**EXERCISE GOAL:**
In the records below, find each line that holds "Duster" and return it.

Top of DATASET RECORDS

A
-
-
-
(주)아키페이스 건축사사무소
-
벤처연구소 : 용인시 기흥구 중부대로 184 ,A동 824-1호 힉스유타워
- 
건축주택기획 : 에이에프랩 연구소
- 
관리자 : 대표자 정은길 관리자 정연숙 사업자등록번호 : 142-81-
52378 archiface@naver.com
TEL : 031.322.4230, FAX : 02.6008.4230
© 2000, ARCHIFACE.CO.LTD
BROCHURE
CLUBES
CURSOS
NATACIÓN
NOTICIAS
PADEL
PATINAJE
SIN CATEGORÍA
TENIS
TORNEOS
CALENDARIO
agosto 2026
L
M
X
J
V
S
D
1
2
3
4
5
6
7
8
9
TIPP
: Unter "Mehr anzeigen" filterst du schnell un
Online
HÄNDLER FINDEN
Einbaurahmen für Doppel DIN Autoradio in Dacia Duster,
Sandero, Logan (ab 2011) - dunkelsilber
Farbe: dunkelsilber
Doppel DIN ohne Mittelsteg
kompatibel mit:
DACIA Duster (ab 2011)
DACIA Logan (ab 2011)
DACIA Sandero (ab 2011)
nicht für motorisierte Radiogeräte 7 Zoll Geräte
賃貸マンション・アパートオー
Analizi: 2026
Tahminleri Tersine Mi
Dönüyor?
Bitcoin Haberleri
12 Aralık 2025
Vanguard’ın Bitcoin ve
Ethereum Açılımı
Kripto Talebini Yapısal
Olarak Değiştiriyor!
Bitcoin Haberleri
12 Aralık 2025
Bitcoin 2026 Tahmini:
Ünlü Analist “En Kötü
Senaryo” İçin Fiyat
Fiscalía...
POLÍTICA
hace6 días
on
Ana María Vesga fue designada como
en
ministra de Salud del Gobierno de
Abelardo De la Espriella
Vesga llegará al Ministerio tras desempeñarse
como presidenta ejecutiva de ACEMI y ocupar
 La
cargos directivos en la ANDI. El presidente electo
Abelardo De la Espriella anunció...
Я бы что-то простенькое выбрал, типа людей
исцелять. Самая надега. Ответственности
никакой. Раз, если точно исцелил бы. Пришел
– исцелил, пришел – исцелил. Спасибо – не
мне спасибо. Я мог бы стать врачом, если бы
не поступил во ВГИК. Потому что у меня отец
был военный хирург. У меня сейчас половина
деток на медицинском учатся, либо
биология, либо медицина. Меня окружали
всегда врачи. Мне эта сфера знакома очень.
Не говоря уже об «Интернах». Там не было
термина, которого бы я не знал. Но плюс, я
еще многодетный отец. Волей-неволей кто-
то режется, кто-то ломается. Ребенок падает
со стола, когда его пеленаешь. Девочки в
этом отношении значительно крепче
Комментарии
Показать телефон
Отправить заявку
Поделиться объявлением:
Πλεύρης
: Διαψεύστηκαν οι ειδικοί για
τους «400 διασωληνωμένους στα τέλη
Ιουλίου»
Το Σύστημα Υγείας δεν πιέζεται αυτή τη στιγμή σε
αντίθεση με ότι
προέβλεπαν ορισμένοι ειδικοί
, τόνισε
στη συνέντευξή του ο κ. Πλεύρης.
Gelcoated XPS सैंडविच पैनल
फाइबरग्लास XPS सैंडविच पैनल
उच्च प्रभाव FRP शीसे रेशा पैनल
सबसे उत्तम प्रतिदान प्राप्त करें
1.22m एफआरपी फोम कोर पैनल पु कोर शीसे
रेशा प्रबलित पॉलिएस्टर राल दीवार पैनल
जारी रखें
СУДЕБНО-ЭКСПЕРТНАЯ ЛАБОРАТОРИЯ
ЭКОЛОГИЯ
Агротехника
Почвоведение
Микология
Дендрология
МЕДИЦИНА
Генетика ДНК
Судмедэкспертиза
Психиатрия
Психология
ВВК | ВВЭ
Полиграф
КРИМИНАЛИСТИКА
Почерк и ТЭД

Bottom of DATASET RECORDS

**OUTPUT:**
Einbaurahmen für Doppel DIN Autoradio in Dacia Duster,
DACIA Duster (ab 2011)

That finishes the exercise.